That's a 71.5 per cent increase. This may be well worth it, considering the benefits. But such a decision will not be driven by performance, rest assured. And what is true about VMware's sophisticated server virtualization software in this regard is equally true of the XenServer stack from Citrix Systems and whatever Microsoft cooks up with partners for Hyper-V.

A benchmark showing the consolidation of Exchange Servers or other groupware products would perhaps be a lot more compelling, I would guess. But until someone does a standard benchmark for such a workload, it will be hard to tell.

Bootnote: There is actually a SPECweb2005 benchmark test of the DL585 G5 running RHEL 5 that is more similar to the machine tested running the VMware hypervisor and RHEL slices. That machine under test used 2.3 GHz "Barcelona" quad-core processors, which ran at 300 MHz less than the Shanghai chips used in the ESX Server setup.

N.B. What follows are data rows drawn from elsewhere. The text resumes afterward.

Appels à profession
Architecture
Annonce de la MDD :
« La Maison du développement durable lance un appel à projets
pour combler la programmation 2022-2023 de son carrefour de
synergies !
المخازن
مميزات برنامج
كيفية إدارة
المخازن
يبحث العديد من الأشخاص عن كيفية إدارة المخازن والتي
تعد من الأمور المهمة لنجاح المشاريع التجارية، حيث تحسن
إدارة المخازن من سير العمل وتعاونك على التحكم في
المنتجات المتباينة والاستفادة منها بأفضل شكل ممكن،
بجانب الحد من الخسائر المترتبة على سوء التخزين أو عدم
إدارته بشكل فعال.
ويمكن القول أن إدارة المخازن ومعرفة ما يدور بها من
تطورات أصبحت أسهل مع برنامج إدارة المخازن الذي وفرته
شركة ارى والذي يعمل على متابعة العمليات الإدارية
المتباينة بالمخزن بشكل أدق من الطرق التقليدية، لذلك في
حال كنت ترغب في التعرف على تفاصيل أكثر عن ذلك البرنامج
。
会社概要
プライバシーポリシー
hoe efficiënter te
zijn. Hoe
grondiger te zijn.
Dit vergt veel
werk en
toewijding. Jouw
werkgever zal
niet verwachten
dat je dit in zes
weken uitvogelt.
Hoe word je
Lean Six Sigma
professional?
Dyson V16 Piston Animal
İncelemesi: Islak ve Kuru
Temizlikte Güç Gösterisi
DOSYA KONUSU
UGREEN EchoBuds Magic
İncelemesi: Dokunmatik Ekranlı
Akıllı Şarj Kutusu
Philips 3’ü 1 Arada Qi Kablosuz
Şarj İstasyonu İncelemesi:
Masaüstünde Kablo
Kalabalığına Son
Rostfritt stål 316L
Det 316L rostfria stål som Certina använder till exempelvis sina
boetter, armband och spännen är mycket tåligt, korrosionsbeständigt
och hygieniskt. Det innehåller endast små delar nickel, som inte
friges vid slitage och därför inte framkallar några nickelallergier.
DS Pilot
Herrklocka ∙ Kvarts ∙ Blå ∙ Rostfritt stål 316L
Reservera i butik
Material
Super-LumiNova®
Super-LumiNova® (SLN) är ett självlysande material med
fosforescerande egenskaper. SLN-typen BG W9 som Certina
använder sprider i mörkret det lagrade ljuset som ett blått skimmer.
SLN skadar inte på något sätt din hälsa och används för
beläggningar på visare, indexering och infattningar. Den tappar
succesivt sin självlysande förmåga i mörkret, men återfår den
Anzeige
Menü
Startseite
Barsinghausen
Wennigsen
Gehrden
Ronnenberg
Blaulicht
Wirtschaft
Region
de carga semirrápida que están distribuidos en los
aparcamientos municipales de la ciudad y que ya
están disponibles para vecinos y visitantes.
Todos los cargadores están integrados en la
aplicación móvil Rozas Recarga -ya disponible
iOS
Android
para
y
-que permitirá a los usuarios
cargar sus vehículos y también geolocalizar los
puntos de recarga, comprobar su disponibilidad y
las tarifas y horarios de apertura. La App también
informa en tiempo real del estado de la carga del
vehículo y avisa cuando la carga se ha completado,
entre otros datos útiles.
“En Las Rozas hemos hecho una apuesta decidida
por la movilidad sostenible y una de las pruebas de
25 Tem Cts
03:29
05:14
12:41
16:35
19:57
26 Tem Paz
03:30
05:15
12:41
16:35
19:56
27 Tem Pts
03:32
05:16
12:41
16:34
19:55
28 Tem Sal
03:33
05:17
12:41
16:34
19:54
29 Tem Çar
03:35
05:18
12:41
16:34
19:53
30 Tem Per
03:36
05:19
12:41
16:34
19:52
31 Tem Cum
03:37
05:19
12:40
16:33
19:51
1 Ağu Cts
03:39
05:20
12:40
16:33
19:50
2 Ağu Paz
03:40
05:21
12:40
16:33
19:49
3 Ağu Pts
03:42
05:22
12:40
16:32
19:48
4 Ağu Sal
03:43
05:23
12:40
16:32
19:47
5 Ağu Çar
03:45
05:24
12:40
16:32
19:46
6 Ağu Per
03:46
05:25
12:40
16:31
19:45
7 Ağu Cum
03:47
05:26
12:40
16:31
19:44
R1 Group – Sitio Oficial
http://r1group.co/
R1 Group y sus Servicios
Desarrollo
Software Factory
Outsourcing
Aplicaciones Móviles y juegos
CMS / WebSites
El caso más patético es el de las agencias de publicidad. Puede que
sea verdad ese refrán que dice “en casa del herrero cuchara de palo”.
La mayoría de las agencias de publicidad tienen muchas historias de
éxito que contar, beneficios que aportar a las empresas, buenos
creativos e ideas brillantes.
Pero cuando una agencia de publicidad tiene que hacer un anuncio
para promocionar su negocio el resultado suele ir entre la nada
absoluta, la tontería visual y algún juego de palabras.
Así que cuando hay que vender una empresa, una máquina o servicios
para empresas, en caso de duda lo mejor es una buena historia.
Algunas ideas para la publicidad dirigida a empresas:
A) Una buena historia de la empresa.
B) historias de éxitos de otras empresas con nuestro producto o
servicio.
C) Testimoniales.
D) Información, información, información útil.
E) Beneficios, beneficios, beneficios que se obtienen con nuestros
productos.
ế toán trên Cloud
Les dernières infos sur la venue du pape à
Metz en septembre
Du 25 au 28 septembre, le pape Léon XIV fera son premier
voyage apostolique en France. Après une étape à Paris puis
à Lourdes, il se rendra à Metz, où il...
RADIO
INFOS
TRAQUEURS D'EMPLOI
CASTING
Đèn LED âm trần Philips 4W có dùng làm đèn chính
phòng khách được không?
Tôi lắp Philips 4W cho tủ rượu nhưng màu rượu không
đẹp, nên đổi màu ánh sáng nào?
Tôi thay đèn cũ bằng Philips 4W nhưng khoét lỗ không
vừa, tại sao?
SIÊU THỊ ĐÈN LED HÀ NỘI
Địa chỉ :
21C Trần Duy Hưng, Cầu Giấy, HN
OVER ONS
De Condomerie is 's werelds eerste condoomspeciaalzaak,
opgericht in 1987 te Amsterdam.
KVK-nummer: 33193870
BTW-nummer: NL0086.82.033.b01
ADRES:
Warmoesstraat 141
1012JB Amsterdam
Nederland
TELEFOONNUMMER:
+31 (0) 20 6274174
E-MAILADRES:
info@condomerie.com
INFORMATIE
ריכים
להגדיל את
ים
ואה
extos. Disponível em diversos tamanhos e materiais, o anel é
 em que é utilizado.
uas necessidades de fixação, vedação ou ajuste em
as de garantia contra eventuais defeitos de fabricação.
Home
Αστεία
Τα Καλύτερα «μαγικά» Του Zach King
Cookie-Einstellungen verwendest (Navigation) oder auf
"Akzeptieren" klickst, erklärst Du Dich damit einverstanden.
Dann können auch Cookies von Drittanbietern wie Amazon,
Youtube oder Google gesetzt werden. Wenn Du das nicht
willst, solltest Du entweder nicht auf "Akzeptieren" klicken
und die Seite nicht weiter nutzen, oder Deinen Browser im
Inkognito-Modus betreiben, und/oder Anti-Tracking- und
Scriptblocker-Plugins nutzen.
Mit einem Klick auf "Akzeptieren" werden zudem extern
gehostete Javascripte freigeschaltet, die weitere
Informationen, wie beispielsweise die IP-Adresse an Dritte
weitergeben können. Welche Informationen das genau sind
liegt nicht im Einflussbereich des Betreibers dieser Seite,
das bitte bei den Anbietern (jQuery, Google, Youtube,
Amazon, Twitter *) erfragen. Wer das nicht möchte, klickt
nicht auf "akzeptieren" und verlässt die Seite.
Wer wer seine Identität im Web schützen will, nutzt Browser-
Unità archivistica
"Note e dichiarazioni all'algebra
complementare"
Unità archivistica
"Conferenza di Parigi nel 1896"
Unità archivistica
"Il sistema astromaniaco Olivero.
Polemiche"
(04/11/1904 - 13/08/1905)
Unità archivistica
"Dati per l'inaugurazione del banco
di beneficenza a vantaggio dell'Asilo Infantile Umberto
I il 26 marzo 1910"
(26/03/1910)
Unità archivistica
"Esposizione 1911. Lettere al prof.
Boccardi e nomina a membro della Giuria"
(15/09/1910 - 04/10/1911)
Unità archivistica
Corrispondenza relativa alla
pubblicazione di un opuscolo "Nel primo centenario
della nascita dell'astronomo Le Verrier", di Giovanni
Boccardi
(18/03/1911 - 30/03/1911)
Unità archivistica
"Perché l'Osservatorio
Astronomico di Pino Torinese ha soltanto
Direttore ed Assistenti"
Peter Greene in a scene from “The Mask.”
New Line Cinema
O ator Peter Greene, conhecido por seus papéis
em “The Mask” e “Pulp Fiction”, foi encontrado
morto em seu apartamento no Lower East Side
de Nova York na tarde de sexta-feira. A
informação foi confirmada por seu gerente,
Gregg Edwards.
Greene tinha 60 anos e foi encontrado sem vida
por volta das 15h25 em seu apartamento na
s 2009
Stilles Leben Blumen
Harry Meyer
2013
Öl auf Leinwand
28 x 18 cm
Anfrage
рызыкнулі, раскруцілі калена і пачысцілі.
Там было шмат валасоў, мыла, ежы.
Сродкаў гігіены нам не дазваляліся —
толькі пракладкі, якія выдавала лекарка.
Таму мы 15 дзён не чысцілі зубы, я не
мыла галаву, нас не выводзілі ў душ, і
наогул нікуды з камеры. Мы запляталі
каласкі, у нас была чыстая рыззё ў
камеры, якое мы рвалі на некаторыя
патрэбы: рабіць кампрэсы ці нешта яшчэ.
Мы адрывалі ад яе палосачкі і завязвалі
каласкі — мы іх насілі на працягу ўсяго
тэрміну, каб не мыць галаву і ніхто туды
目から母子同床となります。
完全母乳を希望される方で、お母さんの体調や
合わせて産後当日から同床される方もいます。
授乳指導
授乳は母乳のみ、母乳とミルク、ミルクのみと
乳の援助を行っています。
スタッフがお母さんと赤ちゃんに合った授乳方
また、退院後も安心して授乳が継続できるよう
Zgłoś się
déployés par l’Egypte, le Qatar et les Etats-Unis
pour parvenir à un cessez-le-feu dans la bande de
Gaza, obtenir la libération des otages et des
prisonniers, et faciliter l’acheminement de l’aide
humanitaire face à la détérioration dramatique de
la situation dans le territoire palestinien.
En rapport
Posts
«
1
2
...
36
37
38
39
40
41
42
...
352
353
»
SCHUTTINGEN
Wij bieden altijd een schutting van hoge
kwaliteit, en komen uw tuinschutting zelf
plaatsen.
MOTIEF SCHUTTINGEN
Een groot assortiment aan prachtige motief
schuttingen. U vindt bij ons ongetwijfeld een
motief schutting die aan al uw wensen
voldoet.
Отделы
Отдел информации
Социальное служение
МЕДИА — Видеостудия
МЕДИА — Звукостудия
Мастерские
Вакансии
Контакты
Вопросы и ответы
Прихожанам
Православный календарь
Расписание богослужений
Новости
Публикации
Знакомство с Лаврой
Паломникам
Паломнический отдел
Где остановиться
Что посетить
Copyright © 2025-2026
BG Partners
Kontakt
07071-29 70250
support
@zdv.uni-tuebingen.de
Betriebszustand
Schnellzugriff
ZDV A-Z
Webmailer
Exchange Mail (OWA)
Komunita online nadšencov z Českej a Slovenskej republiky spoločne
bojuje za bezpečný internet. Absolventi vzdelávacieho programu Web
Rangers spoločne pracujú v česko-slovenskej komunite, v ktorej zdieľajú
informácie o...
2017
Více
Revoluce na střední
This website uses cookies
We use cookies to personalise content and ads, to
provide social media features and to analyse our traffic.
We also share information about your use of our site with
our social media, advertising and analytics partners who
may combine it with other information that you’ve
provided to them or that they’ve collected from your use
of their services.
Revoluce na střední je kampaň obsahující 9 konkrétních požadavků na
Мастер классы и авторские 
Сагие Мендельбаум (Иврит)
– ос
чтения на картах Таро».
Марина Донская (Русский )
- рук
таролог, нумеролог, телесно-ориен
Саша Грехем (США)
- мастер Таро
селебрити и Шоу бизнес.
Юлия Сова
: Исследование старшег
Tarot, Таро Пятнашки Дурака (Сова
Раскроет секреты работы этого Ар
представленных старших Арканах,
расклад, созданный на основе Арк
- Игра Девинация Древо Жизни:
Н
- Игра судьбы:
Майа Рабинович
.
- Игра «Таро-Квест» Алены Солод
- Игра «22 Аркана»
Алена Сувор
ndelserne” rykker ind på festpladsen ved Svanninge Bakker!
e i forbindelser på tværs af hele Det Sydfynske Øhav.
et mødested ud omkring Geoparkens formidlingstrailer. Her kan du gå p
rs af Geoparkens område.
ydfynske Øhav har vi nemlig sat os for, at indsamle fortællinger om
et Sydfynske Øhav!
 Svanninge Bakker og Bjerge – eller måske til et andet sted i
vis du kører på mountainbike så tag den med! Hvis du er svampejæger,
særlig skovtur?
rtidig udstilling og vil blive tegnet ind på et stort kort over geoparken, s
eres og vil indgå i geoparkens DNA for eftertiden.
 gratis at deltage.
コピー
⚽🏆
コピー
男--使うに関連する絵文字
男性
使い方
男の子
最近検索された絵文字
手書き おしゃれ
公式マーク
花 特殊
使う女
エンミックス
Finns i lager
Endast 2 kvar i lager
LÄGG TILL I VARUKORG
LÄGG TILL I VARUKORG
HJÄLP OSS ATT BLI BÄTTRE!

The box had 64 GB of main memory, just like the Xeon box I mentioned above, and had a slightly different disk configuration (3.7 TB of capacity on four MSA 70 arrays plus some disks inside the box). It was able to achieve a rating of 43,854 on the SPECweb2005 benchmark, basically the same performance as the ESX Server setup that had twice the memory and a lot more disks, plus an extra 13 per cent more clocks.

A bunch of people reading this story, as well as VMware in its announcement, wanted to compare the DL585 running ESX Server to a 24-core DL580 setup using Intel's six-core "Dunnington" chips, but I didn't think this was a fair comparison even though both machines had 128 GB of memory because the processor core count is not close. That box was rated at 50,013 on the SPECweb2005 test, which shows that these extra eight cores got more work done, but there are diminishing returns since 50 per cent more cores only delivered 24.9 per cent more oomph on the test. ®